Stated goal: Begin at the line that contains "pose: elev=291.7 azim=79.5" and stop after the line that contains "Dot at: (347, 338)", rewriting every line in that range and shifting each number in the coordinates that give the dot's place in the second view by -68. Leave the pictures out.

Stored entries

---+---

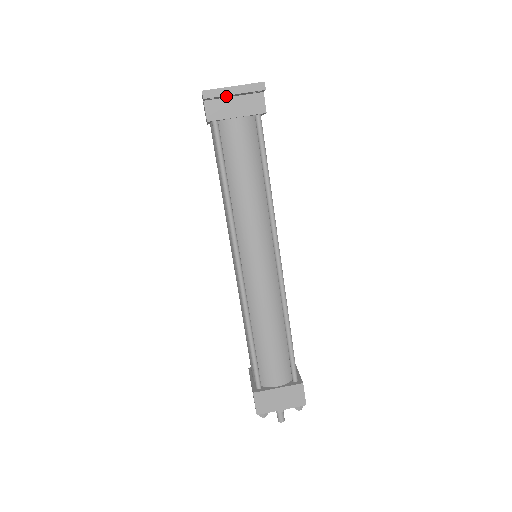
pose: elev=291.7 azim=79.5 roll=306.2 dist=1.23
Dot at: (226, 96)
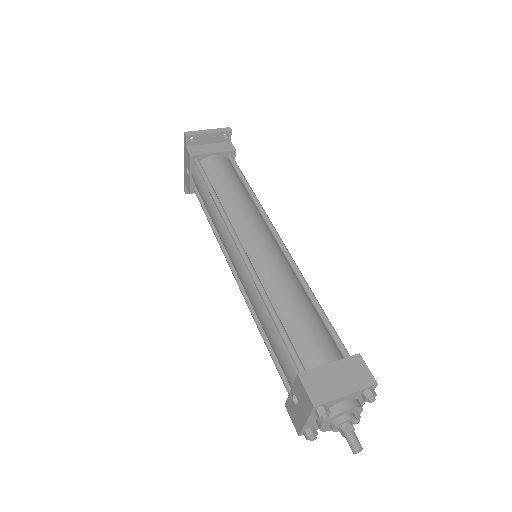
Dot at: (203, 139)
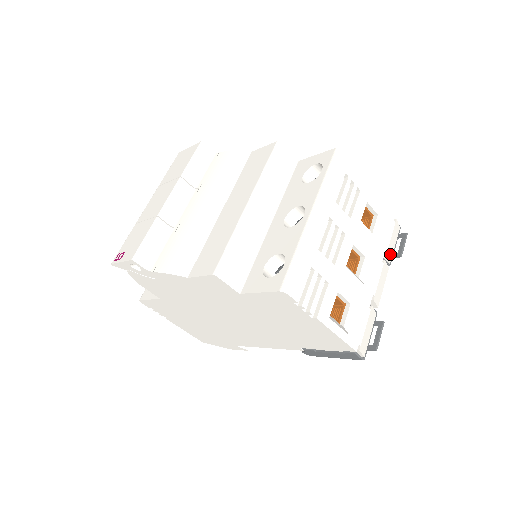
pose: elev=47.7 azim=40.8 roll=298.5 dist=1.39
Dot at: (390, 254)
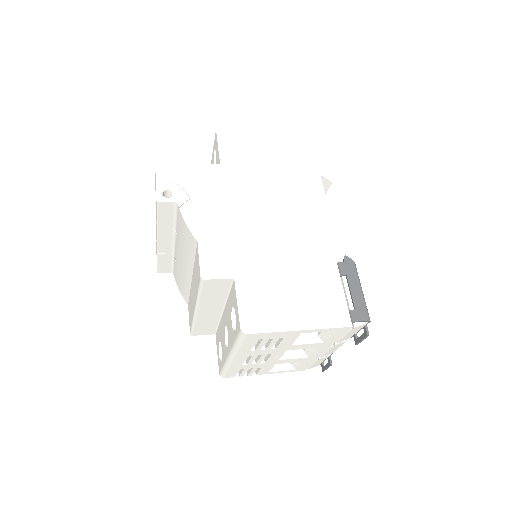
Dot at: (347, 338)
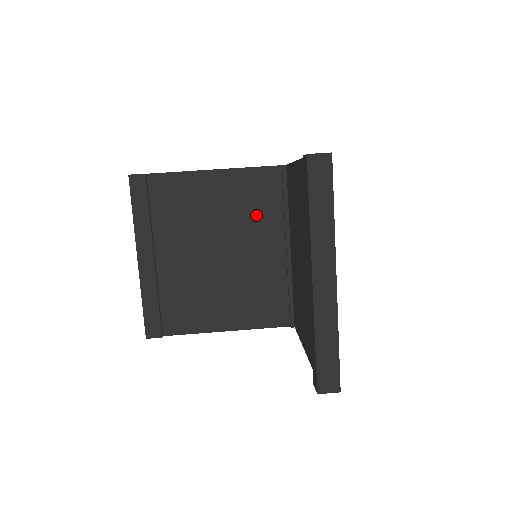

---+---

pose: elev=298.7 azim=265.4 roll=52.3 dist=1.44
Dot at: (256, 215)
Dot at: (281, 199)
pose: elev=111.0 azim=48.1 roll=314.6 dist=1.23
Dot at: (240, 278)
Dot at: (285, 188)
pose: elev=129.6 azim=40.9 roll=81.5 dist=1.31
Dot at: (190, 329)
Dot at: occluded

---+---

Output for this task:
pose: elev=291.7 azim=79.5 roll=306.2 dist=1.23
Dot at: (226, 96)
Dot at: (135, 71)
pose: elev=47.7 azim=40.8 roll=298.5 dist=1.39
Dot at: (390, 254)
Dot at: (279, 270)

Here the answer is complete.